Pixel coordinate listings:
______

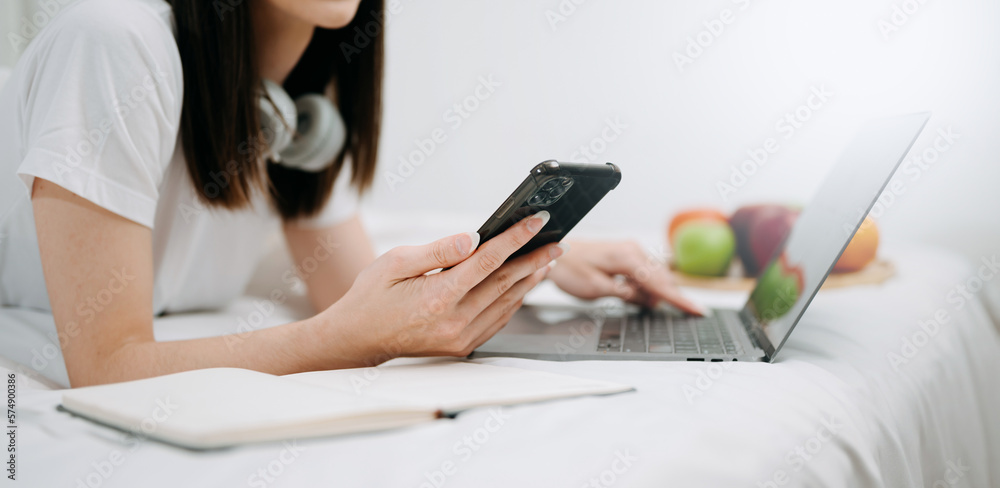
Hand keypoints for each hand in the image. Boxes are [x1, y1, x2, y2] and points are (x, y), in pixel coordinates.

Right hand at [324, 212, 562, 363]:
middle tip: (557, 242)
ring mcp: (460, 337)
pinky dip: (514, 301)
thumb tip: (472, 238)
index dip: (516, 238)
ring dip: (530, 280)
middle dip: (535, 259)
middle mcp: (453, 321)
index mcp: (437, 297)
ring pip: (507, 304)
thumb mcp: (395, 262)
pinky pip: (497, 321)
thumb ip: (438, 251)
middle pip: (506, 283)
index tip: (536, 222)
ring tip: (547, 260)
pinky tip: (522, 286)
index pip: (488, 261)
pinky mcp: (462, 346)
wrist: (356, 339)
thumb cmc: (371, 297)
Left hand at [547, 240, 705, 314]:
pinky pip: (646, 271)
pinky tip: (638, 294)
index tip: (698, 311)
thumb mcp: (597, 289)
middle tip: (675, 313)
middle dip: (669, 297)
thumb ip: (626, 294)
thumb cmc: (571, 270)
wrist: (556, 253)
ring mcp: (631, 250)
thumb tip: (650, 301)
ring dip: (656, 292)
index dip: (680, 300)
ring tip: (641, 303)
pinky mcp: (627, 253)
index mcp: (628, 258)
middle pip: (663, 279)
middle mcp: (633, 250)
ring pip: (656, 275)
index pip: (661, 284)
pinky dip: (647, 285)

______

WHAT TO WORK ON:
Identify the lines above with the word "ring". Copy them.

OUTPUT FOR THIS EXERCISE:
ring mcp: (460, 337)
ring dip: (530, 280)
ring pip: (507, 304)
ring tip: (547, 260)
ring mcp: (631, 250)
ring dip: (656, 292)
ring tip: (641, 303)
ring pip: (656, 275)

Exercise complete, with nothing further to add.